## Work to be completed:
Go through the entries below and return every line that contains "candidatures".

## Material for this exercise:
▼
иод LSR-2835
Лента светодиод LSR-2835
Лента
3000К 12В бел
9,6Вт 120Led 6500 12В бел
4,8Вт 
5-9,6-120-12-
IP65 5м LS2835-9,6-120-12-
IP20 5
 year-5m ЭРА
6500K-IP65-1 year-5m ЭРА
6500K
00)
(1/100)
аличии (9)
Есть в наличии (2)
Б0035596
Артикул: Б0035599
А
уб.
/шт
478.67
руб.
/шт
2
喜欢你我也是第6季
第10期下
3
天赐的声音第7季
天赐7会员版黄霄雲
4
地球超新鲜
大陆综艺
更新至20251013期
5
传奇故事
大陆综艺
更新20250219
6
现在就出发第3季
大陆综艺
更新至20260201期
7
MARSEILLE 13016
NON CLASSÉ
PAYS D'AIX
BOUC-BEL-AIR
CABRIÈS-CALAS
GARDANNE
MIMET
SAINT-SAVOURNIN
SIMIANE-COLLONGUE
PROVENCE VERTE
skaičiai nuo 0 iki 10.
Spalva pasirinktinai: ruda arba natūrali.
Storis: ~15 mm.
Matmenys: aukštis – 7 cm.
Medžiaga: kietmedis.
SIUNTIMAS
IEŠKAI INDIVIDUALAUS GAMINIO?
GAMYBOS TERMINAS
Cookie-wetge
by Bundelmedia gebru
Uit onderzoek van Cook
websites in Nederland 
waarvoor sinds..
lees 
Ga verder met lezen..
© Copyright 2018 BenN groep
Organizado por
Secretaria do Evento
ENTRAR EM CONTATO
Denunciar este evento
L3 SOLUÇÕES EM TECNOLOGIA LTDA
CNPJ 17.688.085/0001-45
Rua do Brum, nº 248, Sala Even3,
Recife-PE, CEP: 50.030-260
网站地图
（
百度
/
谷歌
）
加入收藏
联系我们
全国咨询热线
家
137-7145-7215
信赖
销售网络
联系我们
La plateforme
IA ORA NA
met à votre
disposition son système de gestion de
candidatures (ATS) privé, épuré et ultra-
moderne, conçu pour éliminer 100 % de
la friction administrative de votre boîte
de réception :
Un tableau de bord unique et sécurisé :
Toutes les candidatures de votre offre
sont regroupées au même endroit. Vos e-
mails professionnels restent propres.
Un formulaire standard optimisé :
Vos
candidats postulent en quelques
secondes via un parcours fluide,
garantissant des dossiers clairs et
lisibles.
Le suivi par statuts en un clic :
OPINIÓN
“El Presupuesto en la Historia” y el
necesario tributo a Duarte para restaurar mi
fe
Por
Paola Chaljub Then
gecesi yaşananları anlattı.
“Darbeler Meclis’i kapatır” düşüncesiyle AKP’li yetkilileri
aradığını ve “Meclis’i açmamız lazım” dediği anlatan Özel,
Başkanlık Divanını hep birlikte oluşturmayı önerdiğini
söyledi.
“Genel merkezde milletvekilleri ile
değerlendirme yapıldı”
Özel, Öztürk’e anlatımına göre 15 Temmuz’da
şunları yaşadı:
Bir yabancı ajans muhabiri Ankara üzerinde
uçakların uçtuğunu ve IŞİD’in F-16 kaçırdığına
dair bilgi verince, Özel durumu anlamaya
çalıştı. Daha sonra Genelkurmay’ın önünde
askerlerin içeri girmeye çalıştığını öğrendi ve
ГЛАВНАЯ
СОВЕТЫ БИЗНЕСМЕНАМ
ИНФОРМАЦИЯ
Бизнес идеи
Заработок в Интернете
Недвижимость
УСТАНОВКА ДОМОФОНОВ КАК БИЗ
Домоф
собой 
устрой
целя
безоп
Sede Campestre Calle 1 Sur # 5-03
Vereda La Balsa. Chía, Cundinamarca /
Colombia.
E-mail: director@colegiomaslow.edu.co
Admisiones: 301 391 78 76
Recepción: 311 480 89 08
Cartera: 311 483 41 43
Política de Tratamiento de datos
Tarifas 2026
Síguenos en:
▲
## Written answer:
candidatures (ATS) privé, épuré et ultra-
Toutes les candidatures de votre offre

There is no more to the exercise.